While creating our prototype, I stumbled upon an article on tech.clevertap.com. I quickly realized that this article was based on a pre-1.0 version of OpenAI’s Python library, and that the API had changed significantly. So, I decided to write about what I learned in the process of making this work.

Project Setup with JetBrains PyCharm

As you probably know (since you’ve diligently read my Uses page), I’m a daily Visual Studio Code user. For this upcoming project, my development team at work decided to use JetBrains PyCharm. I must admit that I’m quite impressed with the IDE so far.

Setting up a FastAPI project in PyCharm is pretty straightforward. It offers a project template and lets you choose to use a virtual environment. uvicorn, the server of choice for FastAPI, was already configured in the project template. Thumbs up for that! 👍

Dependencies

The dependencies required for this dummy project are also pretty straightforward. We need fastapi, python-dotenv, and openai—the latter being the official OpenAI Python library. Of course, we also need uvicorn as the server.

fastapi
openai
python-dotenv
uvicorn

I added python-dotenv to read my OpenAI API key from a .env file by calling load_dotenv() in the main.py file.

The OpenAI API Client

Since version 1.0.0, the OpenAI Python library has undergone significant changes. First, you need to instantiate a client to use the API.

OPENAI_API_KEY = os.getenv("OPENAI_API_KEY", "")

if not OPENAI_API_KEY:
  print("Please set the OPENAI_API_KEY environment variable. Exiting.")
  sys.exit(1)

client = OpenAI()
client.api_key = OPENAI_API_KEY

You can find more about the recent Python API changes in the v1.0.0 Migration Guide.

Streaming Completions

To stream completions from the OpenAI API, you need to set the stream parameter to True when calling client.chat.completions.create(). This returns a generator that you can iterate over and yield the response chunks in our response.

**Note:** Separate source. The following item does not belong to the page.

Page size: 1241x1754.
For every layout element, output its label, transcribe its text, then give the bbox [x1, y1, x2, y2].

def get_response_openai(prompt):
  try:
    completion = client.chat.completions.create(
      model="gpt-3.5-turbo",
      n=1,
      top_p=1,
      frequency_penalty=0,
      presence_penalty=0,
      messages=[
        {"role": "system",
          "content": "You are an expert creative marketer. Create a campaign for the brand the user enters."},
        {"role": "user", "content": prompt},
      ],
      stream=True,
    )
  except Exception as e:
    print("Error creating campaigns from OpenAI:", str(e))
    return 503
  try:
    for chunk in completion:
      current_content = chunk.choices[0].delta.content
      if current_content:
        yield current_content
      else:
        continue
  except Exception as e:
    print("Error yielding response chunks from OpenAI:", str(e))
    return 503

FastAPI’s `StreamingResponse`

To stream back the chunks we receive from the OpenAI API, we need to use FastAPI’s StreamingResponse. This class takes a generator as its first parameter and yields the chunks to the client.

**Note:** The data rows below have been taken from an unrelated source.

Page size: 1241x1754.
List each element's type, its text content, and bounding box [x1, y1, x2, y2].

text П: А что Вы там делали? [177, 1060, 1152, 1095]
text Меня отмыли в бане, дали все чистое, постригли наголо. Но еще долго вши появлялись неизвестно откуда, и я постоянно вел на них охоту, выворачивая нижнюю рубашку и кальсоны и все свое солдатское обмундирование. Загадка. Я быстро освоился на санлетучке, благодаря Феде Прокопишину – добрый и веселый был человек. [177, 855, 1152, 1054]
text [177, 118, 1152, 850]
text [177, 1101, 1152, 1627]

The following is the complete API endpoint needed to stream back the OpenAI API responses to the client.

@app.get(
  "/campaign/",
  tags=["APIs"],
  response_model=str,
)
def campaign(prompt: str = Query(..., max_length=20)):
  return StreamingResponse(get_response_openai(prompt), media_type="text/event-stream")

Conclusion

I’m really impressed with FastAPI and Python so far. It’s a great combination for building APIs. It seems quite performant and the code is very readable. Projects built with FastAPI appear to be quite maintainable, too. This is why we chose FastAPI over a full-blown Django project for something lightweight and efficient.